Urban sketchers and fans of products from Traveler’s Company and Art Toolkit have a lot in common: They all love documenting their days, and they all love fun sketching tools! Seattle urban sketcher and Traveler’s rep April Wu invited USk Seattle to help introduce urban sketching to users of Traveler’s Company art journaling materials. In addition, Maria Coryell-Martin, developer of the Art Toolkit, gave a demo and showed her popular portable watercolor kits at the event last Saturday. It was fun to meet new sketchers, and we hope they’ll continue to join USk at future outings.

The chosen location, Lake Union Park, is one of my favorites, and it was a productive afternoon for me: Several compositional studies, a couple of which made the cut for larger, color sketches. A bonus was the gesture sketches I got of the many critters hanging out near the water.

First on my list of priorities was documenting the Space Needle, which was recently repainted in its original “Galaxy Gold” to commemorate its 60th birthday. I tried a composition with the Needle next to the Museum of History and Industry’s old clock, but I didn’t like it enough to do a full-color sketch. A walk around the park led me to some large purple allium flowers that seemed a perfect contrast to the orange Needle.

As many times as I’ve sketched at Lake Union Park, I don’t think I had captured the Center of Wooden Boats building before. To me, it’s not a very interesting modern building, so I looked for a composition that would frame it. While I sketched, some aggressive Canada geese walked right up to me, honking their demands for food! Anyone who gets in my face like that should know they will be sketched.

Aggressive honkers and prolific poopers... but they did have cute goslings in tow.

Lots of wildlife to sketch that day!

April (at right) and Maria (in cap) introduce urban sketching to
fans of Traveler's products and the Art Toolkit.

Great turnout of many first-time urban sketchers as well as long-timers!

Tuesday, June 21, 2022

Life Drawing at Gas Works Returns

6/16/22 Amelia at Gas Work Park

One of my biggest post-vaccine joys last year was being able to participate in life drawing again – and at Gas Works Park! (Even without COVID concerns, I’d enjoy life drawing outdoors more than inside any studio.) After a long winter and wet spring hiatus, life drawing at the park is back on again, and it couldn’t have come soon enough, nor on a more beautiful morning.
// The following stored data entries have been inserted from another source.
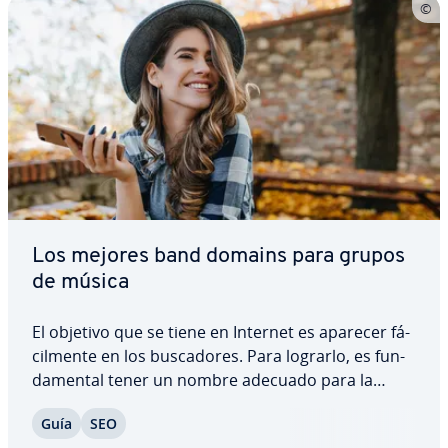
Los mejores band domains para grupos
de música
El objetivo que se tiene en Internet es aparecer fá­
ci­l­me­n­te en los bu­s­ca­do­res. Para lograrlo, es fu­n­
da­me­n­tal tener un nombre adecuado para la
página web y realizar una op­ti­mi­za­ción SEO. Para
Guía
SEO
músicos y bandas, contar con un dominio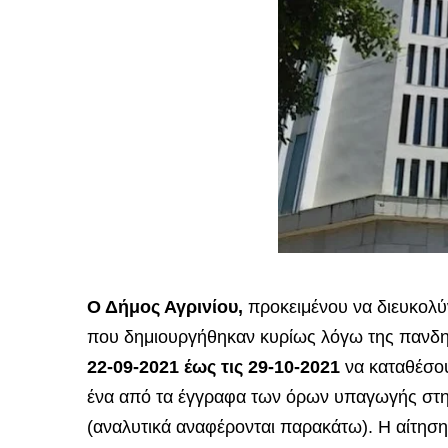
Ο Δήμος Αγρινίου,
προκειμένου να διευκολύ
που δημιουργήθηκαν κυρίως λόγω της πανδημ
22-09-2021 έως τις 29-10-2021
να καταθέσο
ένα από τα έγγραφα των όρων υπαγωγής στη
(αναλυτικά αναφέρονται παρακάτω).
Η αίτηση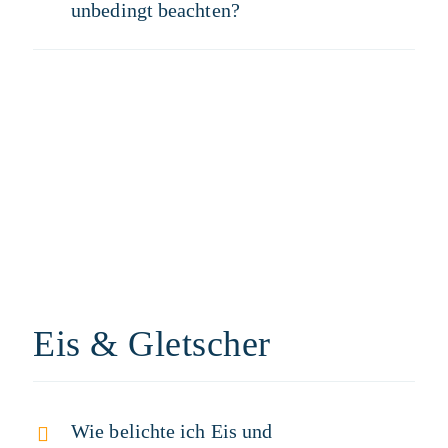
unbedingt beachten?
Eis & Gletscher
Wie belichte ich Eis und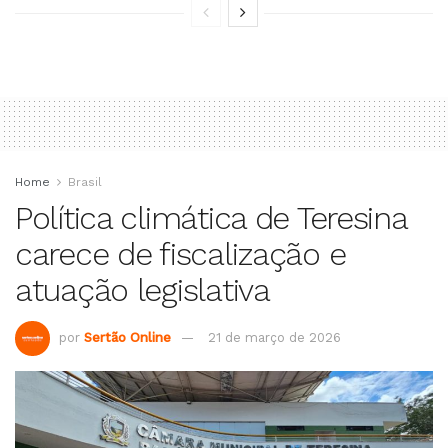
Home
Brasil
Política climática de Teresina
carece de fiscalização e
atuação legislativa
por
Sertão Online
21 de março de 2026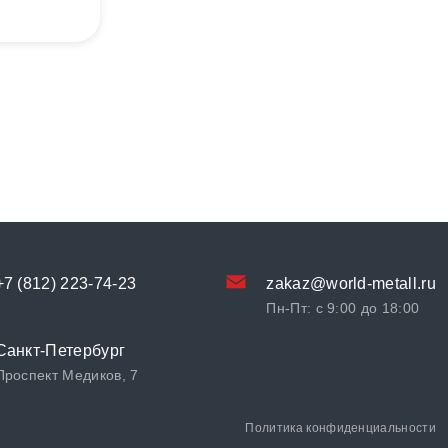
+7 (812) 223-74-23
zakaz@world-metall.ru
Пн-Пт: с 9:00 до 18:00
Санкт-Петербург
Проспект Медиков, 7
Политика конфиденциальности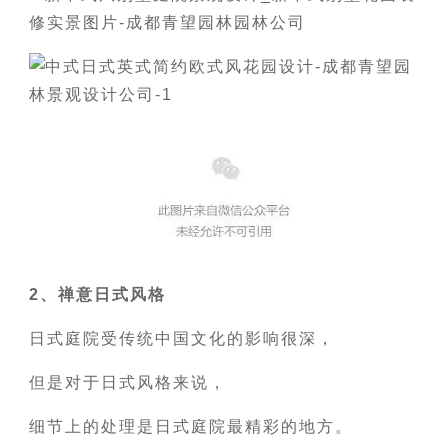
2、禅意日式风格
日式庭院受传统中国文化的影响很深，
但是对于日式风格来说，
细节上的处理是日式庭院最精彩的地方。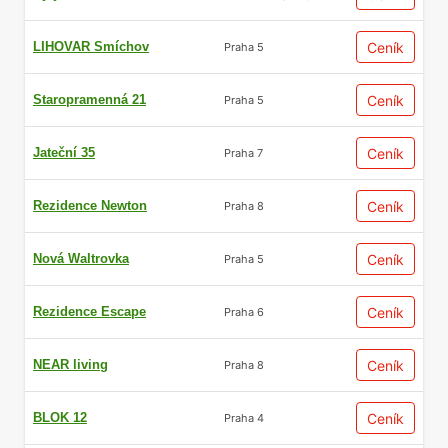
LIHOVAR Smíchov
Ceník
Praha 5
Staropramenná 21
Ceník
Praha 5
Jateční 35
Ceník
Praha 7
Rezidence Newton
Ceník
Praha 8
Nová Waltrovka
Ceník
Praha 5
Rezidence Escape
Ceník
Praha 6
NEAR living
Ceník
Praha 8
BLOK 12
Ceník
Praha 4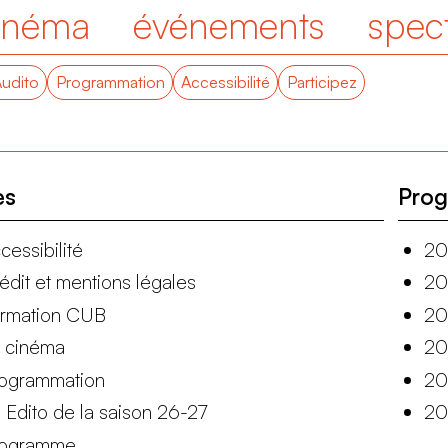
inéma
événements
spec
Audito
Programmation
Accessibilité
Participez
es
Prog
cessibilité
20
édit et mentions légales
20
rmation CUB
20
 cinéma
20
ogrammation
20
Edito de la saison 26-27
20
rogramme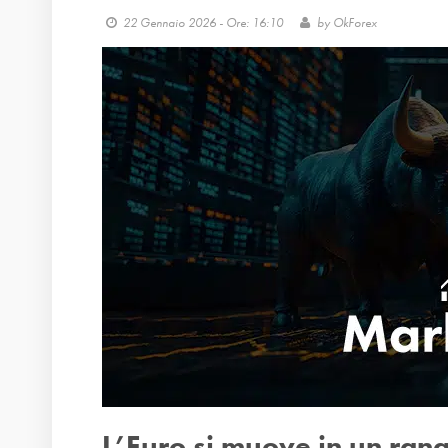
22 Gennaio 2026 - Ore: 16:10
by
OkForex
L’Euro si muove in un range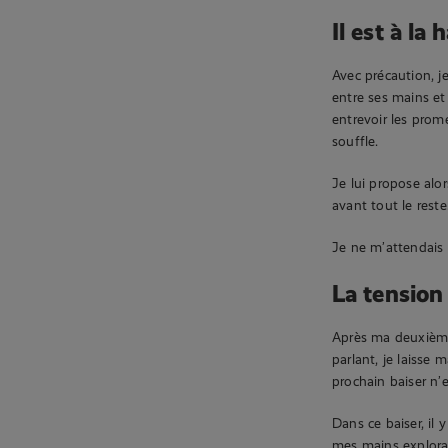
Il est à la
Avec précaution, j
entre ses mains et
entrevoir les prom
souffle.
Je lui propose al
avant tout le reste
Je ne m’attendais 
La tension
Après ma deuxième
parlant, je laisse 
prochain baiser n’
Dans ce baiser, il
mes mains exploran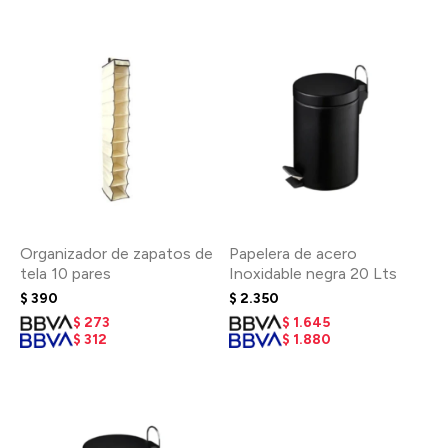
Organizador de zapatos de
Papelera de acero
tela 10 pares
Inoxidable negra 20 Lts
$
390
$
2.350
$
273
$
1.645
$
312
$
1.880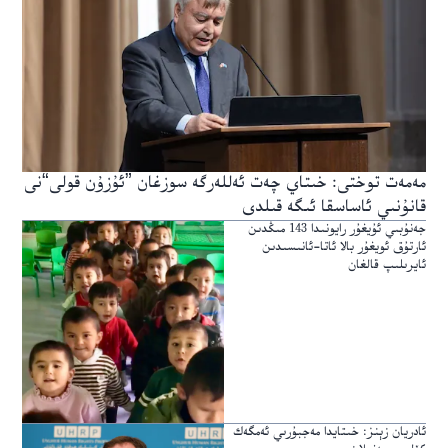
مەمەت توختى: خىتاي چەت ئەللەرگە سوزغان ”ئۇزۇن قولى“نى
قانۇنىي ئاساسقا ئىگە قىلدى
جەنۇبىي ئۇيغۇر رايونىدا 143 مىڭدىن
ئارتۇق ئويغۇر بالا ئاتا-ئانىسىدىن
ئايرىلىپ قالغان
ئادريان زېنز: خىتايدا مەجبۇرىي ئەمگەك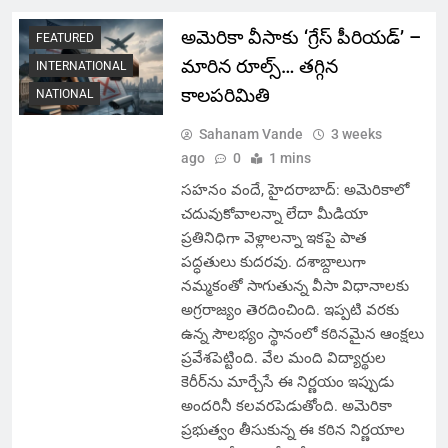
అమెరికా వీసాకు ‘గ్రేస్ పీరియడ్’ –
FEATURED
మారిన రూల్స్… తగ్గిన
INTERNATIONAL
కాలపరిమితి
NATIONAL
Sahanam Vande
3 weeks
ago
0
1 mins
సహనం వందే, హైదరాబాద్: అమెరికాలో
చదువుకోవాలన్నా లేదా మీడియా
ప్రతినిధిగా వెళ్లాలన్నా ఇకపై పాత
పద్ధతులు కుదరవు. దశాబ్దాలుగా
నమ్మకంతో సాగుతున్న వీసా విధానాలకు
అగ్రరాజ్యం తెరదించింది. ఇప్పటి వరకు
ఉన్న సౌలభ్యం స్థానంలో కఠినమైన ఆంక్షలు
ప్రవేశపెట్టింది. వేల మంది విద్యార్థుల
కెరీర్‌ను మార్చేసే ఈ నిర్ణయం ఇప్పుడు
అందరినీ కలవరపెడుతోంది. అమెరికా
ప్రభుత్వం తీసుకున్న ఈ కఠిన నిర్ణయాల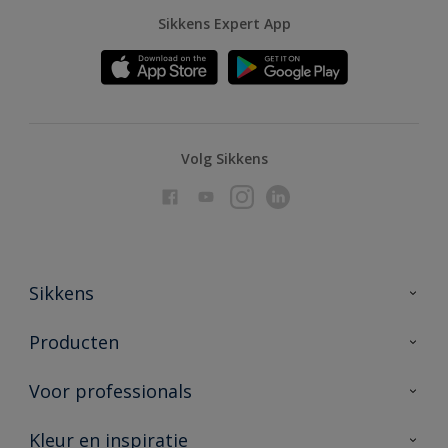
Sikkens Expert App
Volg Sikkens
Sikkens
Over Sikkens
Producten
AkzoNobel
Producten voor binnen
Voor professionals
Duurzaamheid
Producten voor buiten
Veelgestelde vragen
Advies & service
Kleur en inspiratie
Vind je verkooppunt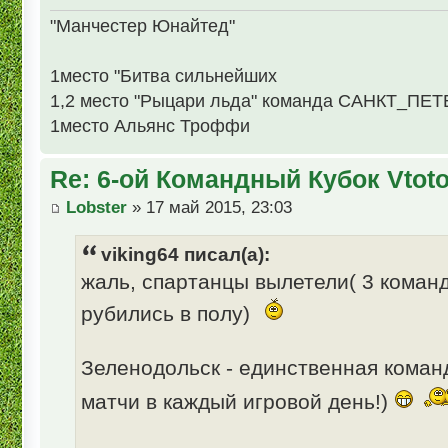
"Манчестер Юнайтед"
1место "Битва сильнейших
1,2 место "Рыцари льда" команда САНКТ_ПЕ
1место Альянс Троффи
Re: 6-ой Командный Кубок Vtot
Lobster
» 17 май 2015, 23:03
viking64 писал(а):
жаль, спартанцы вылетели( 3 коман
рубились в полу)
Зеленодольск - единственная коман
матчи в каждый игровой день!)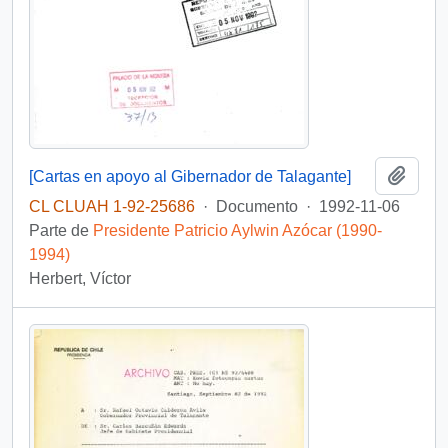
Añadi
[Cartas en apoyo al Gibernador de Talagante]
CL CLUAH 1-92-25686
·
Documento
·
1992-11-06
Parte de
Presidente Patricio Aylwin Azócar (1990-
1994)
Herbert, Víctor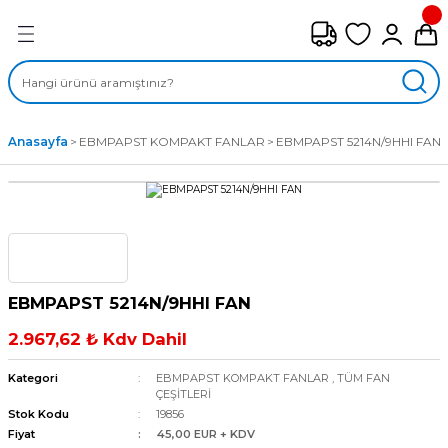
Geri Dön
FAN ÇEŞİTLERİ
M) AKSİYEL FANLAR
Anasayfa
EBMPAPST KOMPAKT FANLAR
EBMPAPST 5214N/9HHI FAN
SİYEL FANLAR
MBER SIVAMALI FANLAR
KLİF FANLARI
EBMPAPST 5214N/9HHI FAN
MPAKT FANLAR
2.967,62 ₺ Kdv Dahil
EL FANLAR
Kategori
EBMPAPST KOMPAKT FANLAR
,
TÜM FAN
ÇEŞİTLERİ
Stok Kodu
19856
DYAL FANLAR
Fiyat
45,00 EUR + KDV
As before, the group is primarily made up of portrait painters, so a single pose is set for the full three hours. Since the model didn’t move, I moved myself around during Amelia’s breaks to get different views. Each of these sketches was about 20 minutes.

As I always do when I return to life drawing after a long pause, I felt super-rusty. I didn’t do too badly in capturing Amelia’s resemblance in the portrait, but the figure proportions are way off, and the drawings did not feel like they flowed. I hope getting back into a weekly routine will put me back in the groove.

I didn’t stay for the full three hours because I got tired of the pose, but I made use of being at Gas Works to do a few composition studies for the 30-Day Challenge (you saw a couple of them in last Sunday’s post).

It’s funny – because I have never enjoyed drawing from photo references, I am not at all in the habit of taking photos for that purpose, especially when I’d rather be sketching. But this composition challenge has (begrudgingly) shown me that using photo references can be instructive, so I’m trying to make it more of a regular practice to build up my photo reference bank. Gas Works Park has endless potential for intriguing compositions; I took lots of photos with the intention of possibly using some for future studies.